BOGORPLUS.ID - Tiga peristiwa penting di Nusa Tenggara Timur (NTT) berhasil menarik perhatian luas masyarakat sepanjang satu minggu terakhir. Kejadian tersebut mencakup isu mengenai potensi penggusuran fasilitas pendidikan di Ende, kasus tragis di Manggarai Timur, serta insiden penikaman yang melibatkan aparat di Labuan Bajo.

Rangkaian insiden menonjol ini telah dirangkum dalam tinjauan mingguan, memicu respons publik yang besar terhadap perkembangan penanganan setiap kasus. Masyarakat secara aktif memantau bagaimana otoritas setempat menangani persoalan yang muncul di wilayah mereka.

Salah satu isu yang memicu kegaduhan adalah viralnya video alat berat dan personel TNI di sekitar SDN Wolomoni, Desa Niowula, Kecamatan Detusoko, Kabupaten Ende. Sekolah tersebut dikabarkan terancam digusur demi pembangunan Koperasi Desa Merah Putih (KDMP).

Kepala Dinas Koperasi dan UMKM NTT, Linus Lusi, memberikan pernyataan tegas mengenai isu penggunaan lahan tersebut. Beliau menekankan bahwa pembangunan fasilitas ekonomi tidak boleh sampai merusak aset pendidikan yang sudah ada dan terbangun.

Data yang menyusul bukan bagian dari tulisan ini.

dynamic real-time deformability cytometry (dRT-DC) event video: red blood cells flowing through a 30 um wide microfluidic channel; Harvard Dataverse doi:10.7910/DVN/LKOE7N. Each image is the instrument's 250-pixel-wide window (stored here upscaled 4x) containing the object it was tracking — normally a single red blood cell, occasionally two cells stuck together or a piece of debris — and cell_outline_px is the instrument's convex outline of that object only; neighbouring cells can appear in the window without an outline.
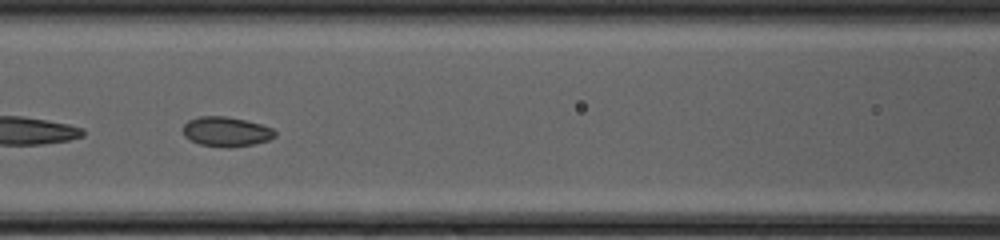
{"species": "common noctule bat (a hibernating species)", "species_latin": "Nyctalus noctula", "temperature_condition": "cold", "stored_images_in_passage": 44, "camera_frame_rate_fps": 3000, "um_per_image_px": 0.085, "animal": {"sex": "female", "body_mass_g": 20.0, "forearm_length_mm": 54.0}, "frame": {"image": 1, "passage_image": 19, "time_ms": 6.0, "image_size_px": [1000, 240], "cell_outline_px": [[276, 136], [268, 140], [256, 144], [228, 148], [224, 148], [200, 144], [184, 136], [184, 124], [188, 120], [200, 116], [224, 116], [244, 120], [260, 124], [272, 128], [276, 132]], "centroid_in_image_um": [19.24, 11.2], "position_along_channel_um": 147.4, "area_um2": 15.9}, "authors_computed_cell_mechanics": {"area_um2": 16.473, "velocity_mm_per_s": 4.184, "shape_relaxation_time_tau1_ms": null, "shape_relaxation_time_tau2_ms": 3.9447, "deformation_change_tau1": null, "deformation_change_tau2": 0.0598}}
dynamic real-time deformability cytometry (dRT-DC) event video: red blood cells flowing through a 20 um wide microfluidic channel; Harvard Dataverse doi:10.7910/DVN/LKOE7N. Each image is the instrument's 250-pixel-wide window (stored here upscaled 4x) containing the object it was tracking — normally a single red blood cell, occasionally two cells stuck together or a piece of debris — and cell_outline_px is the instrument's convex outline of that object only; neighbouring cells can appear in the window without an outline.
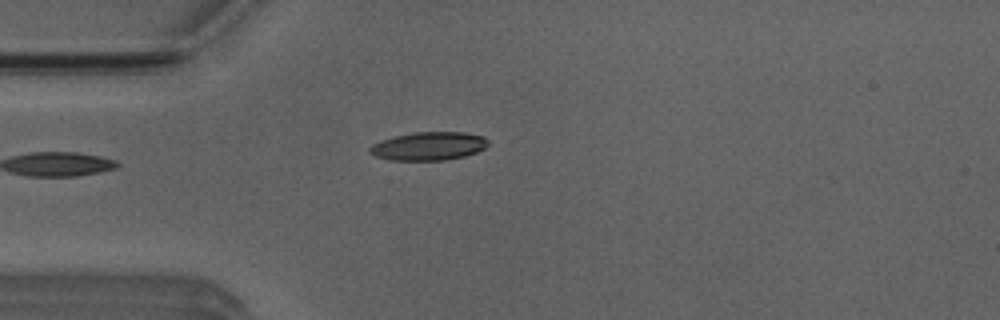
{"species": "Egyptian fruit bat (a non-hibernating species)", "species_latin": "Rousettus aegyptiacus", "temperature_condition": "room temperature", "stored_images_in_passage": 3, "camera_frame_rate_fps": 3000, "um_per_image_px": 0.085, "animal": {"sex": "male"}, "frame": {"image": 1, "passage_image": 2, "time_ms": 1.333, "image_size_px": [1000, 320], "cell_outline_px": [[488, 144], [484, 148], [476, 152], [464, 156], [444, 160], [392, 160], [376, 156], [368, 152], [368, 148], [372, 144], [380, 140], [396, 136], [416, 132], [464, 132], [484, 136], [488, 140]], "centroid_in_image_um": [36.43, 12.41], "position_along_channel_um": 48.6, "area_um2": 19.48}}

"Pembangunan KDMP tidak boleh mengorbankan fasilitas pendidikan," tegas Linus Lusi, menyarankan pemerintah daerah setempat untuk segera mencari lokasi alternatif jika pembangunan tersebut dipastikan mengganggu aset sekolah.

Dugaan masalah ini muncul karena adanya komunikasi awal yang kurang baik dalam penentuan lokasi proyek tersebut. Kapolsek Ende, Iptu Mahmud Deran, mengungkapkan bahwa penunjukan lokasi pembangunan diduga dilakukan sepihak oleh kepala desa tanpa melibatkan manajemen sekolah.

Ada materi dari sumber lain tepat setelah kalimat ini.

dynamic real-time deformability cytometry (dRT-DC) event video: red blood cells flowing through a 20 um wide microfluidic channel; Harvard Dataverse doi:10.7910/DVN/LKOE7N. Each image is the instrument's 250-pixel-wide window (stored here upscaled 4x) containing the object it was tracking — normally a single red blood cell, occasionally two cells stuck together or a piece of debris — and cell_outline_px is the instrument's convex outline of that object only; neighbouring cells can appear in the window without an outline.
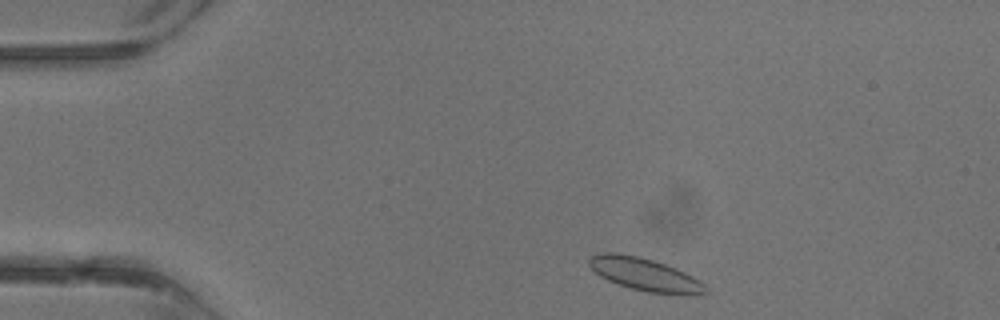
{"species": "common noctule bat (a hibernating species)", "species_latin": "Nyctalus noctula", "temperature_condition": "warm", "stored_images_in_passage": 33, "camera_frame_rate_fps": 3000, "um_per_image_px": 0.085, "animal": {"sex": "male", "body_mass_g": 13.3}, "frame": {"image": 1, "passage_image": 2, "time_ms": 0.333, "image_size_px": [1000, 320], "cell_outline_px": [[708, 292], [648, 292], [632, 288], [608, 280], [600, 276], [588, 264], [588, 260], [592, 256], [600, 252], [616, 252], [640, 256], [676, 268], [700, 280], [708, 288]], "centroid_in_image_um": [54.72, 23.26], "position_along_channel_um": 30.3, "area_um2": 21.44}}
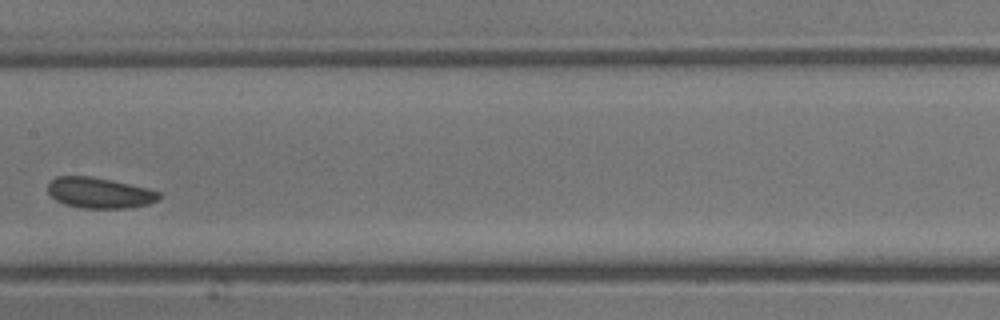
{"frame": {"image": 2, "passage_image": 15, "time_ms": 4.667, "image_size_px": [1000, 320], "cell_outline_px": [[160, 196], [156, 200], [148, 204], [128, 208], [80, 208], [64, 204], [56, 200], [48, 192], [48, 184], [56, 176], [88, 176], [112, 180], [148, 188], [160, 192]], "centroid_in_image_um": [8.44, 16.39], "position_along_channel_um": 199.0, "area_um2": 19.83}}
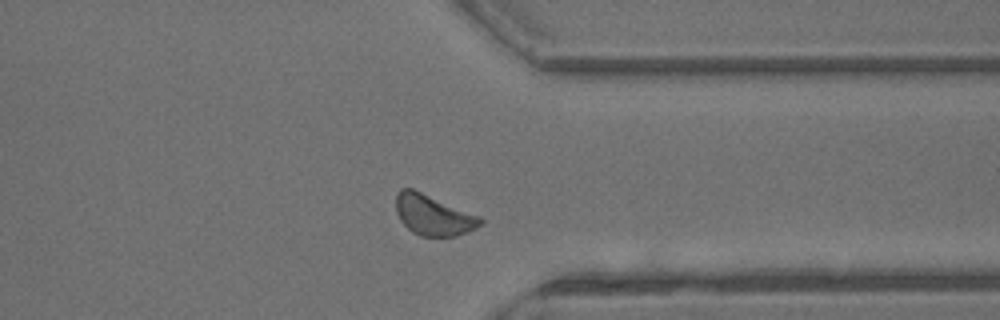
{"frame": {"image": 3, "passage_image": 25, "time_ms": 8.0, "image_size_px": [1000, 320], "cell_outline_px": [[484, 224], [468, 232], [456, 236], [420, 236], [412, 232], [400, 220], [396, 212], [396, 196], [400, 188], [412, 188], [480, 216], [484, 220]], "centroid_in_image_um": [36.84, 18.29], "position_along_channel_um": 374.6, "area_um2": 20.0}}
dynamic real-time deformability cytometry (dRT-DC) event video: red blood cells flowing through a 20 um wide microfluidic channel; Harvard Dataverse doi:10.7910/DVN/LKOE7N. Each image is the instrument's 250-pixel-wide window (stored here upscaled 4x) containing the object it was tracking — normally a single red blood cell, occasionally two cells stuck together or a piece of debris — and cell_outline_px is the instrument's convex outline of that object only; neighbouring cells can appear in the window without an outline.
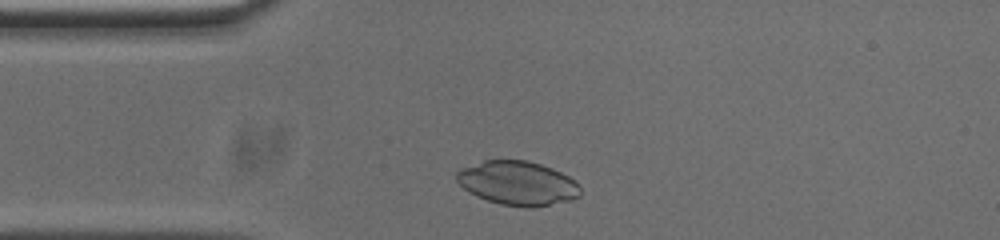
{"species": "common noctule bat (a hibernating species)", "species_latin": "Nyctalus noctula", "temperature_condition": "cold", "stored_images_in_passage": 32, "camera_frame_rate_fps": 3000, "um_per_image_px": 0.085, "animal": {"sex": "male", "body_mass_g": 20.0, "forearm_length_mm": 53.3}, "frame": {"image": 1, "passage_image": 3, "time_ms": 0.667, "image_size_px": [1000, 240], "cell_outline_px": [[580, 196], [572, 200], [532, 208], [524, 208], [500, 204], [476, 196], [468, 192], [456, 180], [456, 172], [460, 168], [484, 160], [528, 160], [552, 168], [568, 176], [580, 184]], "centroid_in_image_um": [44.0, 15.57], "position_along_channel_um": 41.0, "area_um2": 32.02}}
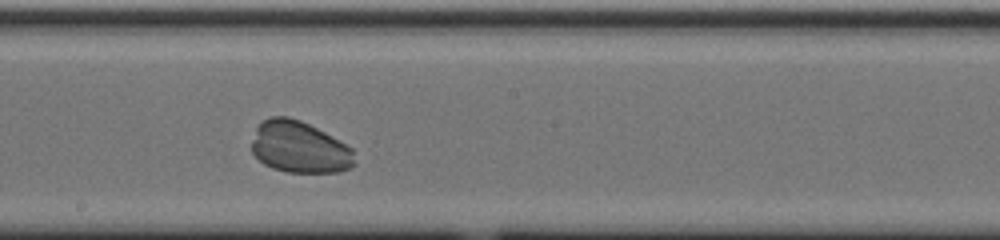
{"frame": {"image": 2, "passage_image": 19, "time_ms": 6.0, "image_size_px": [1000, 240], "cell_outline_px": [[356, 164], [352, 168], [340, 172], [288, 172], [272, 168], [264, 164], [252, 152], [252, 140], [256, 128], [264, 120], [272, 116], [288, 116], [300, 120], [324, 132], [352, 148]], "centroid_in_image_um": [25.46, 12.52], "position_along_channel_um": 222.7, "area_um2": 30.92}}
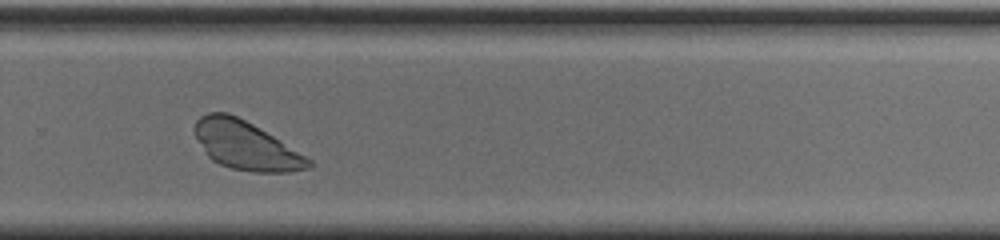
{"frame": {"image": 3, "passage_image": 26, "time_ms": 8.333, "image_size_px": [1000, 240], "cell_outline_px": [[312, 164], [308, 168], [288, 172], [252, 172], [232, 168], [220, 164], [212, 160], [208, 156], [196, 136], [192, 128], [196, 120], [200, 116], [208, 112], [228, 112], [252, 124], [312, 160]], "centroid_in_image_um": [20.85, 12.36], "position_along_channel_um": 308.9, "area_um2": 31.67}}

Menanggapi kehebohan tersebut, pihak Kodam IX/Udayana segera memberikan klarifikasi resmi terkait keberadaan alat berat di area sekolah. Kapendam IX/Udayana, Kolonel Inf Amrizal Nasution, menjelaskan bahwa tidak ada agenda penggusuran bangunan sekolah yang direncanakan.

"Ekskavator saat itu sekadar melintas menuju titik pembangunan KDMP yang berada di area belakang sekolah," jelas Kolonel Inf Amrizal Nasution, menambahkan bahwa penyesuaian teknis terpaksa dilakukan karena akses jalan yang tersedia sangat sempit.

Sementara itu, masyarakat Desa Golo Lero, Kecamatan Lamba Leda Timur, Kabupaten Manggarai Timur, dikejutkan dengan penemuan dua jenazah dalam satu rumah. Korban yang ditemukan adalah seorang ayah berinisial YD (34) dan anak laki-lakinya berinisial AD.